Tillage Issue - Need Input

Muckman

New User

I have been having trouble working dirt down to where it will provide a good seed bed for corn or soybeans. Always have larger clods of
dirt than I want. The field was highly compacted. Last week I bought a ripper and went through the field. Large islands 3 foot long and huge dirt balls.
Yesterday I ran a disk over it to chop up the big ones. I know that the ripper is to be used in the fall but with last years yield I had to something this spring.
Attached is a picture of the field.

I need some advice that comes from experience. My question is what equipment to use to get this into much better shape. I currently have a disk, field cultivator, small cultipacker,
and rolling baskets. Not been able to get it with these. What other equipment would I look at to get it broke up?
 
If your land is like the red clay in my area and its been worked when it was wet in the past you 'll need a sledge hammer to bust up the clods.A real big sledge hammer.
 
Trying picture again.
cvphoto1025.jpg
 
A cultimulcher is what I would use. You can get it worked up with one but you will still have like planting in crushed stone. That ripper was your big mistake as ground has to freeze out when using one of those.
 
Rain is your friend. At least here, a rain will mellow that out.

Or, the snow we are getting today, looks half way to the 9 inches we are predicted to get.

Paul
 
That looks like the alkaline clay spots we deal with.. They can be a pain.. I've disked and disked and disked them, and all it seems to do is roll the marbles around.. Ive plowed them with the moldboard plow and then disked em and used a triple K spring tooth ahead of the drill.. but still had some clods.
 
I was looking at equipment and came across a crow foot cultipacker. My current one has smooth wheels. I read
somewhere that the crow foot was more aggressive to break up clods. Would that work on these dirt balls I have?
 
Alkaline Clay.....my soil....clods...my soil, concrete when dry....my soil......

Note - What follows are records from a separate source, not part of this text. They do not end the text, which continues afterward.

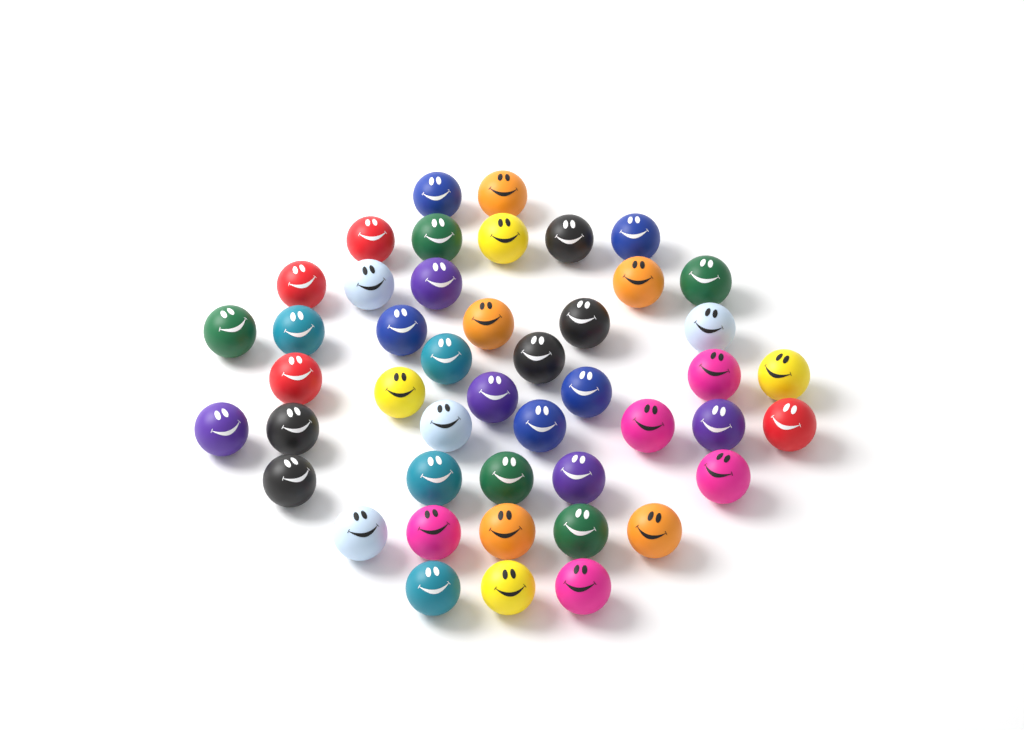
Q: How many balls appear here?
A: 46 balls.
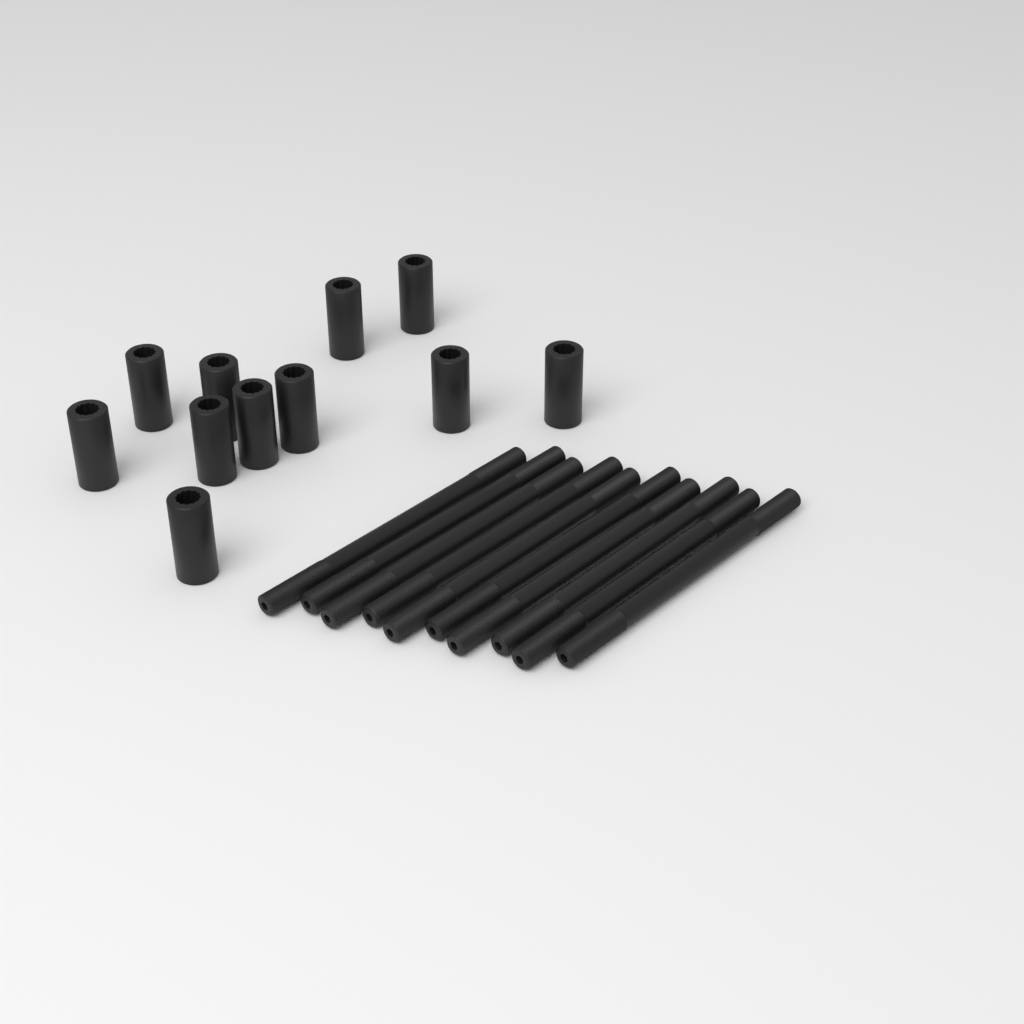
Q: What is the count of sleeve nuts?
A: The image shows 11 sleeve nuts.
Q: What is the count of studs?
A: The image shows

On the subsoiler, the Hay King Pasture renovator is perfect for subsoiling this soil. It cuts down 10-12" and leaves basically no surface disturbance. Working an X pattern really sets you up for some nice disc One Way or Tandem Disc (heavily weighted) surface working which doesn't leave the field in heaps and clods with which you have to deal. I previously tore up the front end on a 4wd tractor with a bucket full of gravel (for ballast) trying to smooth out a field where I had rolled the soil as does a modboard plow....using a rolling disc type plow made for this soil....I said there had to be a better way!

After that I wait for a good rain, give it time to dry out and come back over what I have, then finishing up with a spike toothed (chain type) harrow. Letting it lay-by over winter, freezing and thawing which pulverizes the soil and when dried out will sift through the fingers on your hand.
 
Yoy say you have a small cultipacker with smooth wheels and looking at a crowfoot packer. Neither one is whst you need. A cultipacker only has rollers. What you need is a cultimulcher that is an entirely different implement. The cultimulcher will have a roller at front, then 2 rows of spring teeth and then a final roller. I don't know if a crowfoot would be better or worse on clods like that. Where the crowfoot works best is in clay ground that works up very fine and then when you get a rain you get a heavy crust that at times a good rotary hoe cannot penetrate to let the emerging crop to break thru, The smooth wheel packer packs top layer of soil and that rain then makes the crust. The crow foot packer does not pack the surface but about an inch below surface and that loose soil on top does not crust over with that rain like the soil the top layer is so fine it does not take much rain to crust very hard. A ceowfoot packer is a very good implement to pull behing your grain drill in planting soybeans as it firms seed in ground but does not make that crusting surface like a smooth roller packer will. A cultimulcher will front roller firm the clods to where when the teeth come alond the clod is harder for the tooth to push out of the way thus breaking the clod better with second roe doing better and back roller leveling and firming things up. What would be a good setup is if you could find a cultimulcher of same with as your disk and be able to pull them in tandem. Disk would want to cut clods some and first roller would firm the vlods into ground fot teeth to start working on . that mess might take 2-3 times over with that disc-cultimulcher setup. Pulled the disk or field cultivator + cultimulcher setup many a time but my outfit was only 0' wide. But doing it with an A John Deere tractor.
 
Looks like it was just worked wet. Rain and not rushing back on to it will be your best hope.
 
YES! Some days it's better to go to town and shoot pool than to work ground way too wet. A rototiller may break up those brick-bats. Or a cultimulcher. I worked some spots with the disk and frankly, the disk only provided the load, the dialed rear tires scratching for traction chewed up the clouds as much as anything. The good news is this coming winter will reset everything, freeze/thaw cures all.
The dirt coming off the moldboards of the plow should crumble into tiny bits.